North America’s shale boom is paralleled by the record pace of pipeline construction and now, a long pipeline of projects await a final investment decision. Pipeline Bubble, produced by Global Energy Monitor, now calculates that capital spending on proposed North American pipelines will reach $232.5 billion and raise global pipeline capacity by a third.

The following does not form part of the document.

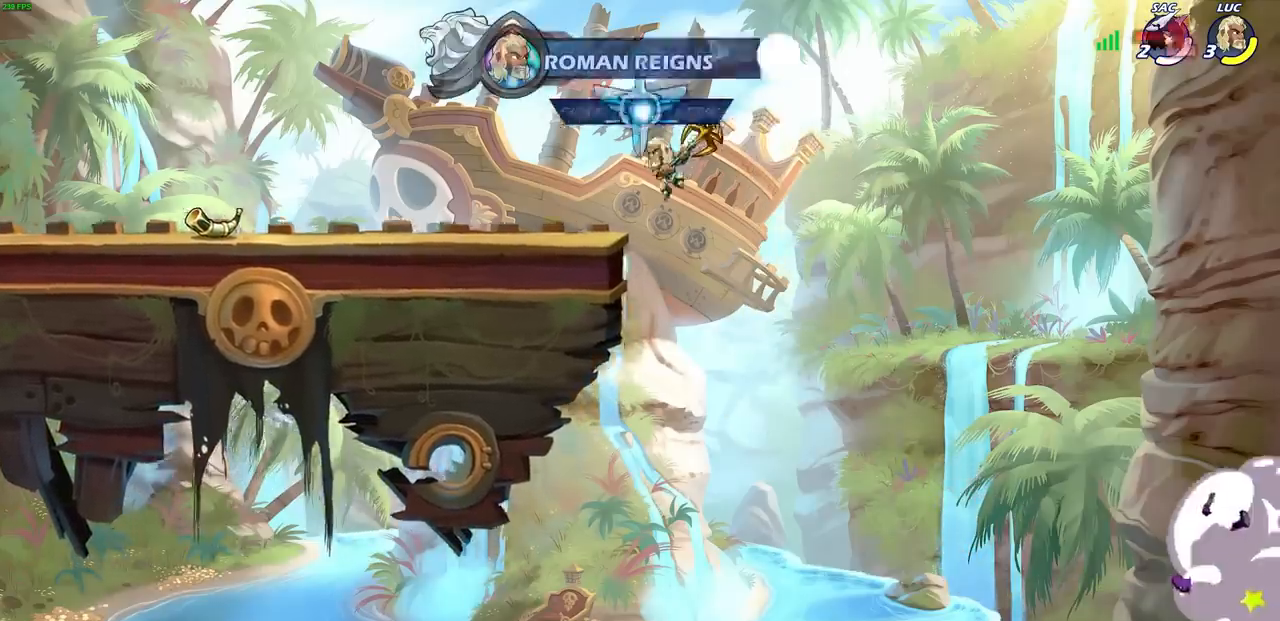
{"buttons": [], "left_stick": "up-left", "right_stick": "center", "events": []}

Pipelines have an operational life of at least 50 years and investors are betting on higher volumes of domestic oil and gas output both for local consumption and for export, as the world’s demand for energy, led by India and China, is forecast to rise by a third by 2040. According to the EIA Annual Energy Outlook 2019 reference case, U.S. natural gas output is expected to rise 36 percent to 43.4 trillion cubic feet by 2050. Crude oil is set for annual records through to the mid- 2020s and remains greater than 14 million barrels a day until 2040. Also, Natural gas plant liquids production is set to reach 6.0 million barrels a day by 2030. Projections of supply and demand appear to favor a boom in pipeline construction and underpins the fact that gas pipe projects outnumber oil, four to one.
Domestic market drivers
The power sector as a major gas customer will see the share of natural gas rise from 35.1 percent today to 39 percent in 2050 to satisfy rising demand and feed the rise in new gas peaking plants, which will be needed to provide base load and back-up for the anticipated rise in renewable energy.